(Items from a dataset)

::::::::

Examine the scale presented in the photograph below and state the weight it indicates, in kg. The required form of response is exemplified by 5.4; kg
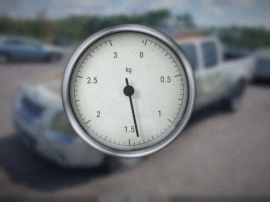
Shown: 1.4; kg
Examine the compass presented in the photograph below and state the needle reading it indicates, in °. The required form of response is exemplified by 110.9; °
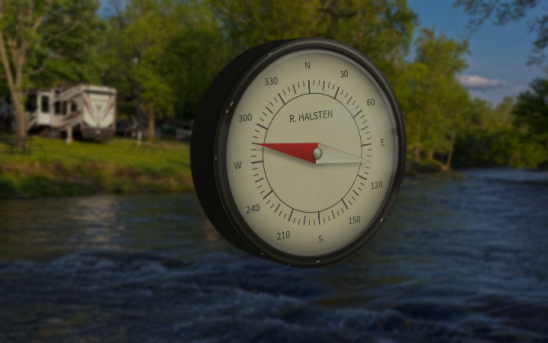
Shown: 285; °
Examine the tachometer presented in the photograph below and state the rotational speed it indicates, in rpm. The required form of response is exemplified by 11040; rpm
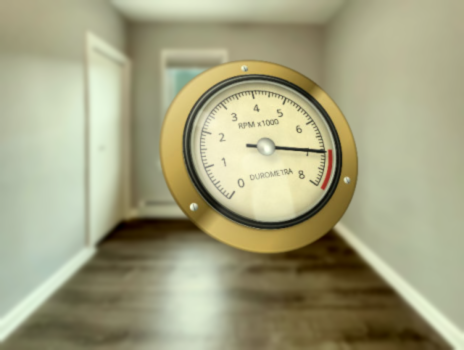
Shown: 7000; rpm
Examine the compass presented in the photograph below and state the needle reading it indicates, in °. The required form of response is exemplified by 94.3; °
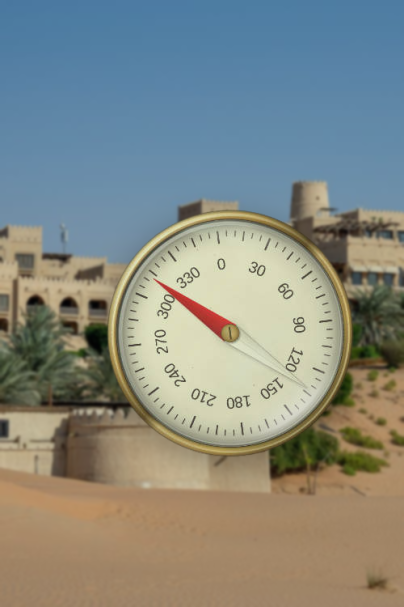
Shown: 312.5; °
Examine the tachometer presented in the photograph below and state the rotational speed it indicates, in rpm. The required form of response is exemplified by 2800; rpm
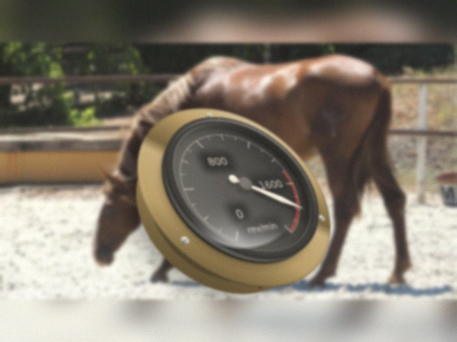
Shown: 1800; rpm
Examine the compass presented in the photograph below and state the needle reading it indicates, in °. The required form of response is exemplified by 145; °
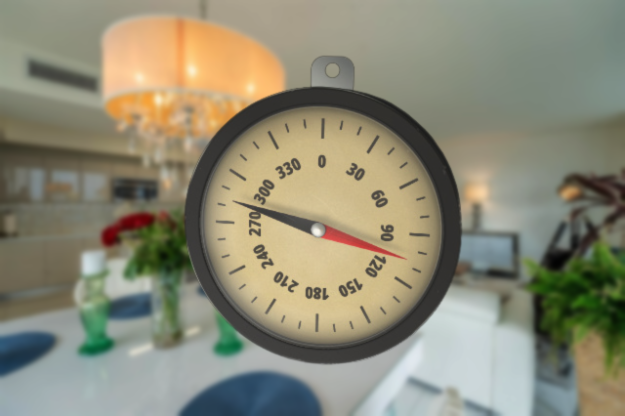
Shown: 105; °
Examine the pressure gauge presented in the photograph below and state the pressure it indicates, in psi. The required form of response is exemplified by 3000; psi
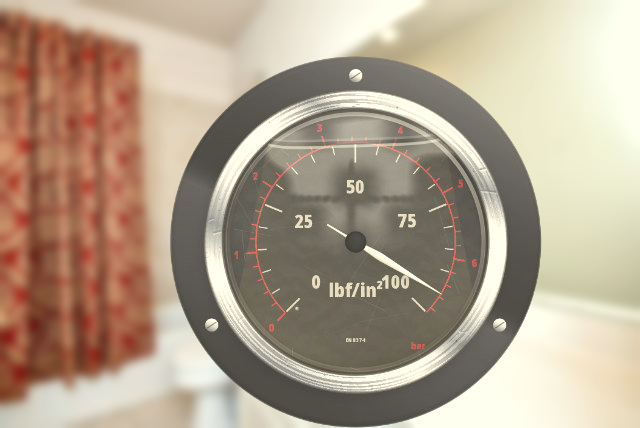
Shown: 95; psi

::::::::

# Problem requirements
Reproduce the listing above with every "photograph" replaced by "image" and nothing else altered, leaving out the pictures.

# Answer space
Examine the scale presented in the image below and state the weight it indicates, in kg. The required form of response is exemplified by 5.4; kg
Shown: 1.4; kg
Examine the compass presented in the image below and state the needle reading it indicates, in °. The required form of response is exemplified by 110.9; °
Shown: 285; °
Examine the tachometer presented in the image below and state the rotational speed it indicates, in rpm. The required form of response is exemplified by 11040; rpm
Shown: 7000; rpm
Examine the compass presented in the image below and state the needle reading it indicates, in °. The required form of response is exemplified by 94.3; °
Shown: 312.5; °
Examine the tachometer presented in the image below and state the rotational speed it indicates, in rpm. The required form of response is exemplified by 2800; rpm
Shown: 1800; rpm
Examine the compass presented in the image below and state the needle reading it indicates, in °. The required form of response is exemplified by 145; °
Shown: 105; °
Examine the pressure gauge presented in the image below and state the pressure it indicates, in psi. The required form of response is exemplified by 3000; psi
Shown: 95; psi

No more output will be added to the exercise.